Data records:
━━━

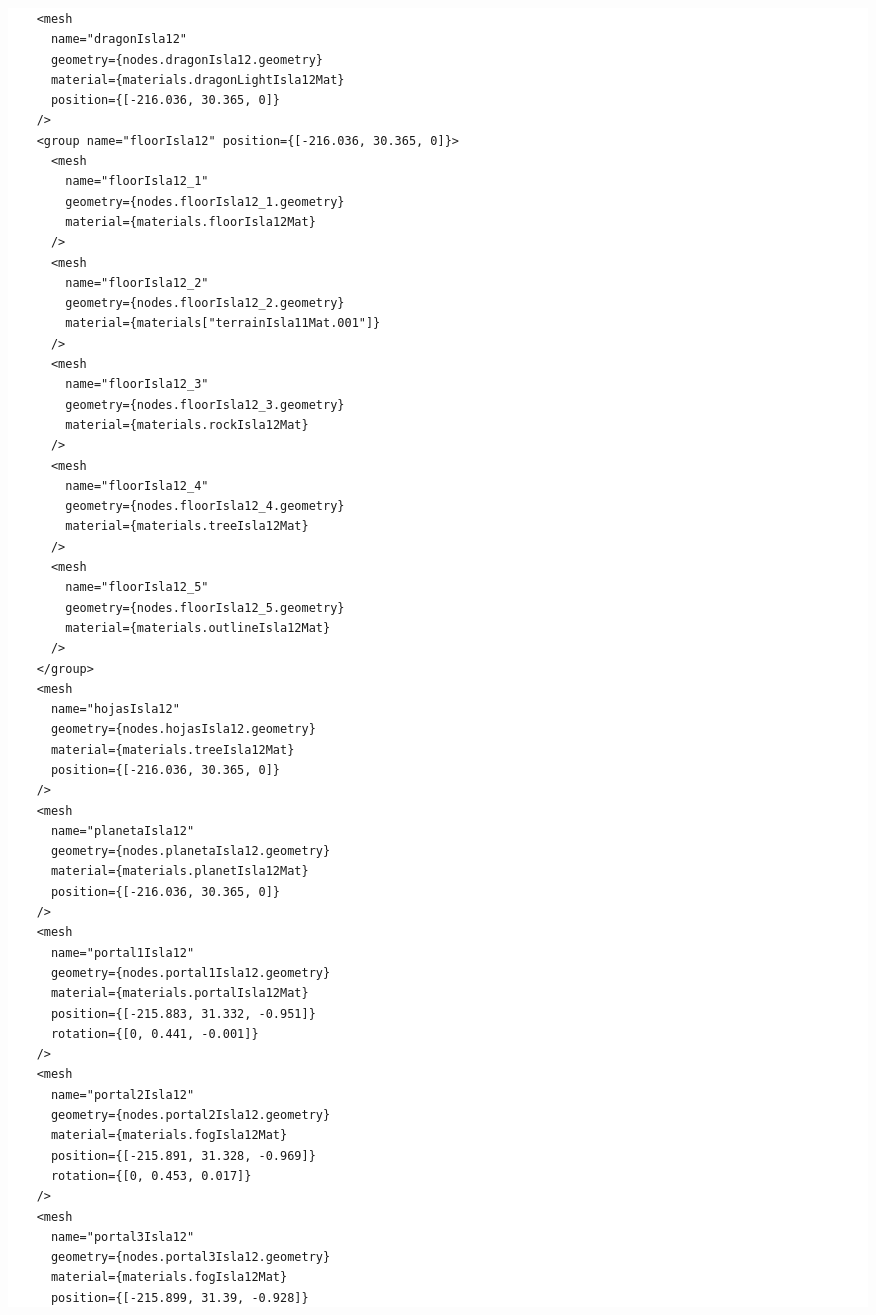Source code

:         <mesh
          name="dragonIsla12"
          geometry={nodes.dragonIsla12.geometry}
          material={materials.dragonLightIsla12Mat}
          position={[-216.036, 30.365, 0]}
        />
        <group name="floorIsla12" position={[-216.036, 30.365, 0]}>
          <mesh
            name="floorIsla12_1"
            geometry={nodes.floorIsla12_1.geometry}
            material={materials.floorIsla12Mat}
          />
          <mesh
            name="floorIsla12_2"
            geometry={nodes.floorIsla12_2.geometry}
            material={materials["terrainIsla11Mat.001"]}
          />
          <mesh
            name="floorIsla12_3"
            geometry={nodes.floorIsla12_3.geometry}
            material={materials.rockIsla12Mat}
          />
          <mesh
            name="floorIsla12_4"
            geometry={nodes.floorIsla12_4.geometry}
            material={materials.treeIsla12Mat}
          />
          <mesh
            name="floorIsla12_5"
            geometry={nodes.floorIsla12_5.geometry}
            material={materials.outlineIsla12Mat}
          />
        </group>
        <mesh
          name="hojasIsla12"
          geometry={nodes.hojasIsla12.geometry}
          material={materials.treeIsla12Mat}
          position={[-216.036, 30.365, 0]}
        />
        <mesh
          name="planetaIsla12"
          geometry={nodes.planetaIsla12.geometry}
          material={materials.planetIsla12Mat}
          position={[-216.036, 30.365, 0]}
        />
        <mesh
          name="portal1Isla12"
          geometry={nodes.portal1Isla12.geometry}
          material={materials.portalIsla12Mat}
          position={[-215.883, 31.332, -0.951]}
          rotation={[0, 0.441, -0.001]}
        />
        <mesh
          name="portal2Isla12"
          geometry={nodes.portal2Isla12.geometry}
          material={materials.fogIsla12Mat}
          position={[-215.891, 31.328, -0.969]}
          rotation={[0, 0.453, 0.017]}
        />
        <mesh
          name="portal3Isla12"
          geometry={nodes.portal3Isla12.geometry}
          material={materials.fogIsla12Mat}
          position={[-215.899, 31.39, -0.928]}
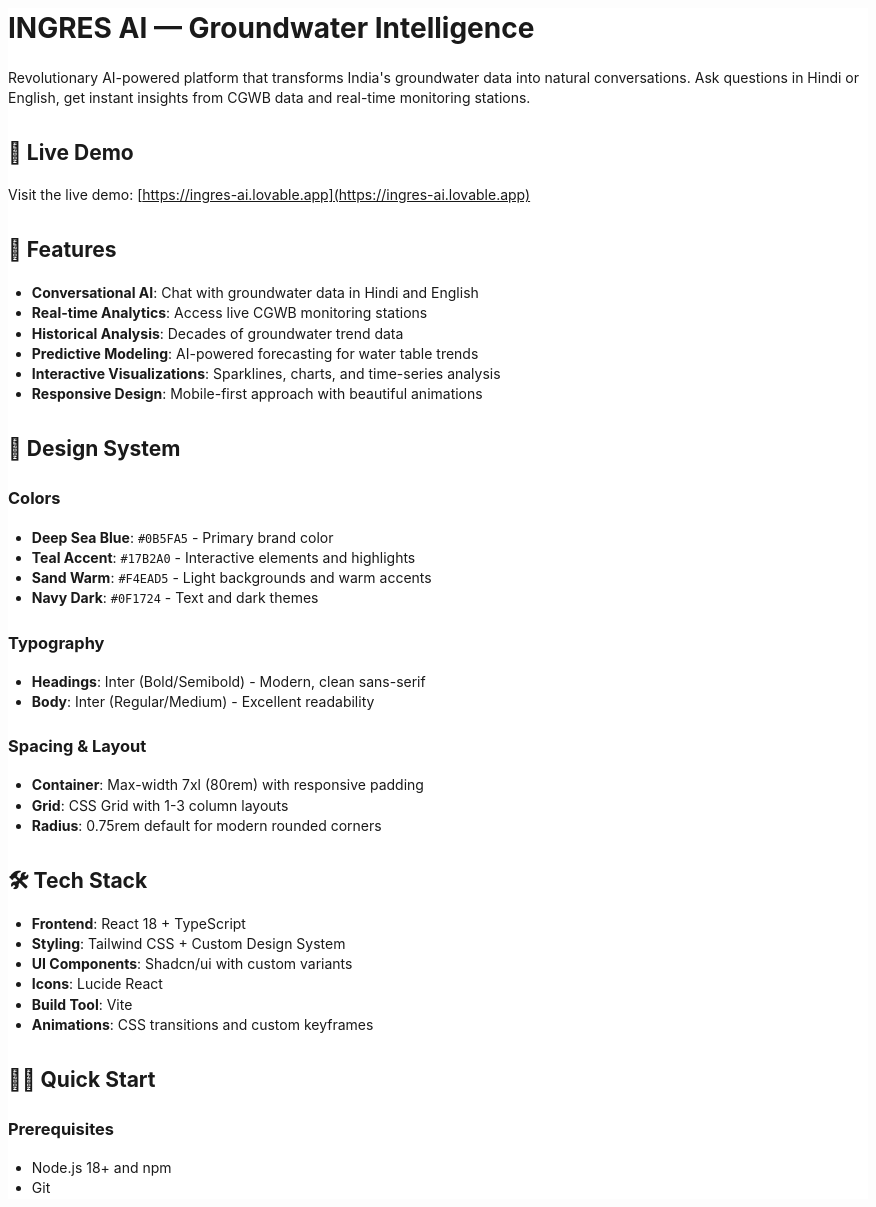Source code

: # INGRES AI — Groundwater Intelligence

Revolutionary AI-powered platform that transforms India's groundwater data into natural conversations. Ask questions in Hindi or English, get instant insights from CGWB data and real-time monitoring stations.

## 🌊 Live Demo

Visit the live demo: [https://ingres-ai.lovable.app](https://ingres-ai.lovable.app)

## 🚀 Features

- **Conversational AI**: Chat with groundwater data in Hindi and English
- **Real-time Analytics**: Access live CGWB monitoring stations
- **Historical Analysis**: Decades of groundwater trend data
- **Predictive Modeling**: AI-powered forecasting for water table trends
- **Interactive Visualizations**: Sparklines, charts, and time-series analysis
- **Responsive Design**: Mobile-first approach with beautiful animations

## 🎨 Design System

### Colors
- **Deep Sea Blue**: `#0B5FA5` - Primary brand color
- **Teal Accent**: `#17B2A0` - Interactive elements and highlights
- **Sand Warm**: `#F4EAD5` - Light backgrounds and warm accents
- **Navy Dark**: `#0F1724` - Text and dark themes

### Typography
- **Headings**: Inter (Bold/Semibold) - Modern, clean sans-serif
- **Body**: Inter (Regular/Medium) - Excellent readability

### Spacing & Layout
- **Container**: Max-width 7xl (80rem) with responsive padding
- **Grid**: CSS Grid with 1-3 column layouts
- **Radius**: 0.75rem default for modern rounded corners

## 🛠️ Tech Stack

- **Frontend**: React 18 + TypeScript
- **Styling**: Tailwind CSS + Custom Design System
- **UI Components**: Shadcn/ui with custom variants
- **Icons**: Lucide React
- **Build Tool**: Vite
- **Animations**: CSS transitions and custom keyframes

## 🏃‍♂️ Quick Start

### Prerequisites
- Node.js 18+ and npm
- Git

━━━

- **TASK GOAL**: Filter the data above down to lines with the word "group", and copy them.

- **REPLY TO THE EXERCISE**:
        <group name="floorIsla12" position={[-216.036, 30.365, 0]}>
        </group>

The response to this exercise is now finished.